Und in der Zeit litten sie Tantalusqualen, denn zu verlockend lag das grüne, schattige Ufer an ihrer Seite, und es schien ihnen kaum denkbar, dass dort, wo Bäume wuchsen, nicht auch Quellen sprudeln müssten und der Fuß einen festen, trockenen Boden fände. Die meisten von ihnen kannten freilich noch nicht die trügerischen Ufer tropischer Küsten, und erst als ihnen der Bootssteuerer Bobs Versicherung bestätigte, fügten sie sich seufzend in das Unvermeidliche.
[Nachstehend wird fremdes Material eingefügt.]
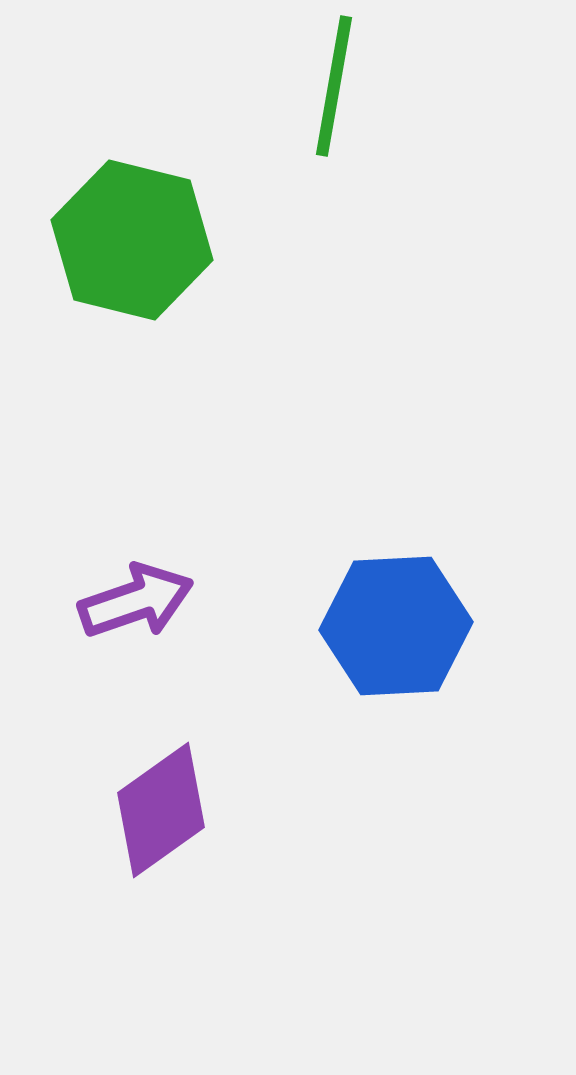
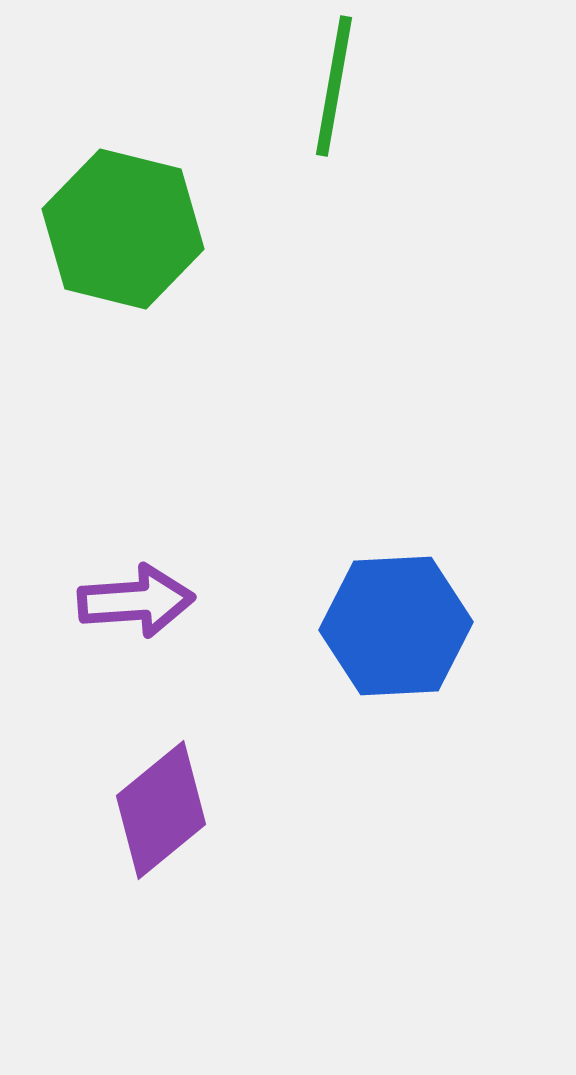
green hexagon: moved 9 px left, 11 px up
purple arrow: rotated 15 degrees clockwise
purple diamond: rotated 4 degrees counterclockwise
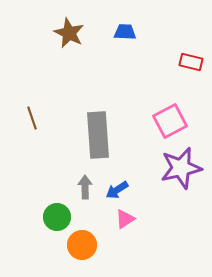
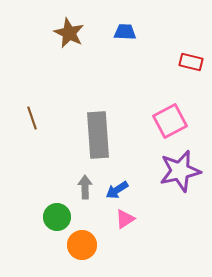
purple star: moved 1 px left, 3 px down
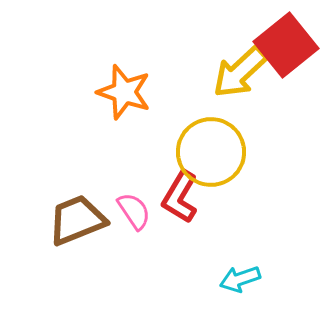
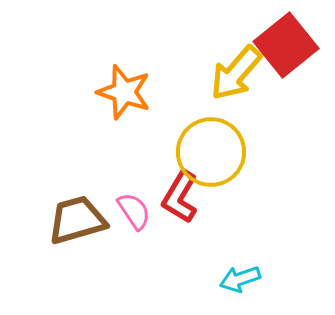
yellow arrow: moved 4 px left, 1 px down; rotated 6 degrees counterclockwise
brown trapezoid: rotated 6 degrees clockwise
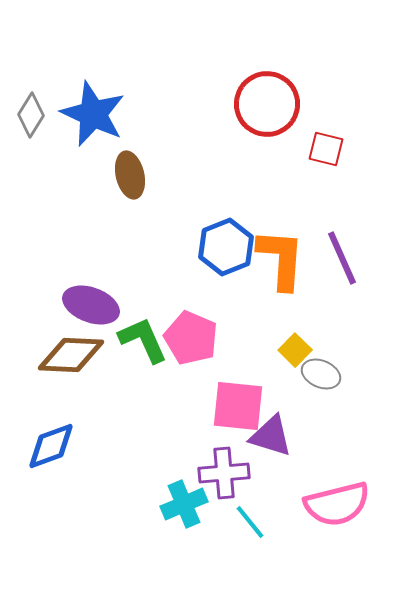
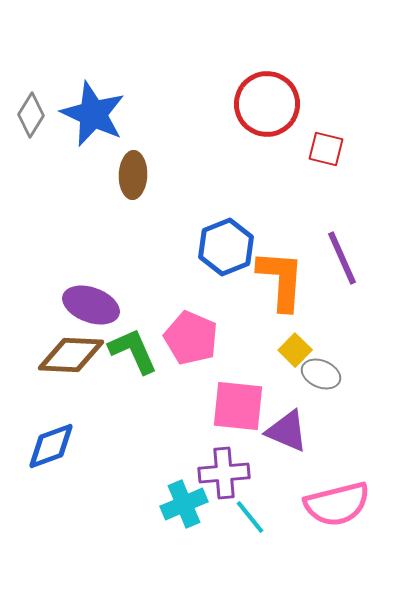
brown ellipse: moved 3 px right; rotated 15 degrees clockwise
orange L-shape: moved 21 px down
green L-shape: moved 10 px left, 11 px down
purple triangle: moved 16 px right, 5 px up; rotated 6 degrees clockwise
cyan line: moved 5 px up
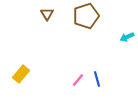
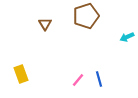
brown triangle: moved 2 px left, 10 px down
yellow rectangle: rotated 60 degrees counterclockwise
blue line: moved 2 px right
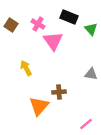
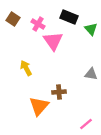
brown square: moved 2 px right, 6 px up
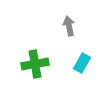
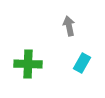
green cross: moved 7 px left; rotated 12 degrees clockwise
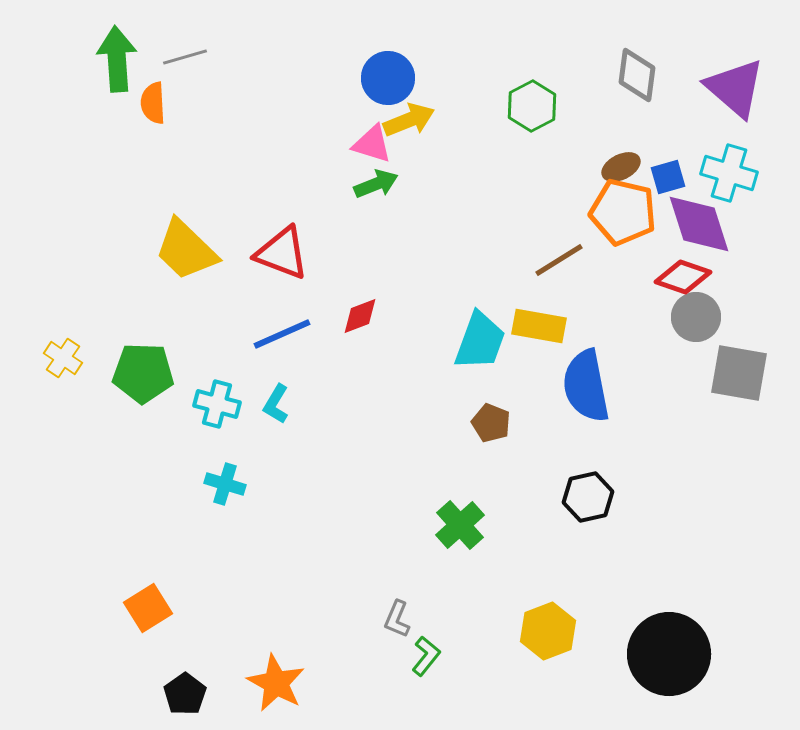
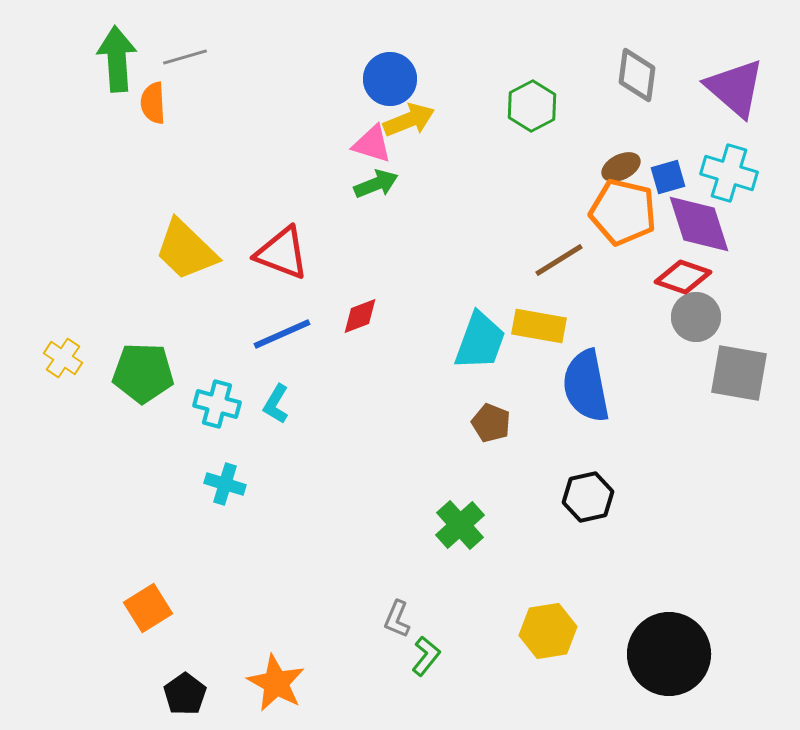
blue circle at (388, 78): moved 2 px right, 1 px down
yellow hexagon at (548, 631): rotated 12 degrees clockwise
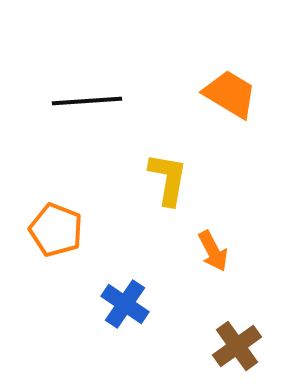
Immer mehr senkte sich die Sonne dabei dem Horizont wieder zu, und noch nicht einmal ein Flussbett hatten sie in der weiten Baumöde entdeckt, das ihnen doch wenigstens verstattet hätte, die offene See zu verlassen, während es stromauf die Gewissheit menschlicher Wohnungen oder doch wenigstens hohen Landes bot. Da fuhr Bob plötzlich von seinem Sitz empor: »Was ist das da vorn?«, rief er aus, mit dem Arm der Richtung zudeutend. »Dort ist höherer Boden und dort läuft auch eine Bucht in das Land hinein.«

Die Blicke aller hafteten an der bezeichneten Stelle, aber es ließ sich noch nichts darüber entscheiden, bis sie näher kamen, und das dauerte noch eine gute Weile. Jetzt endlich öffneten sich die dicht mit Waldung bedeckten Arme der Bucht und ließen eine Einfahrt wie eine Flussmündung erkennen, und lauter Jubel brach von den Lippen der Leute, als sie plötzlich in gelblich gefärbtes Wasser kamen.

Jetzt durften sie nicht mehr daran zweifeln, dass sie sich nahe der Mündung eines Flusses befanden, und mit der günstigen Brise hielten sie rasch rechts hinein.

Über eine Stunde fuhren sie aber noch, und wurden schon wieder zweifelhaft, ob es nicht doch nur ein Seearm sei, der dort hineinführte.

»Was ist das da? Jener helle Punkt?«, rief plötzlich der Bootssteuerer aus, von seinem Sitz emporspringend und mit dem Arm nach vorn deutend.

»Ein Haus – ein Haus!«, jubelten da die Leute, die jetzt ihre Leiden geendet sahen und sich wenig darum kümmerten, wer jenen Platz bewohnte; Wasser musste er ihnen geben. Fast unwillkürlich griffen sie auch nach ihren Rudern, als ob sie mit diesen rascher ihr Ziel erreichen könnten, aber der Wind trieb sie schon schnell genug vorwärts, das Wasser kräuselte unter ihrem Bug. »Da ist noch ein Haus, da noch eins – das ist eine Stadt!«, tönte es von aller Lippen, als sie weiter nach Norden glitten und dadurch den Platz, den die am Ufer südwärts daran stehenden Manglaren bis jetzt verdeckt hatten, mehr in Sicht bekamen.

Jetzt war ihre Not allerdings mit ihrer Seefahrt beendet, und als »schiffbrüchige Matrosen«, als welche sie sich betrachteten, da sie doch ihr Schiff im Nebel verloren, durften sie auch auf eine freundliche Aufnahme bei der Bevölkerung rechnen.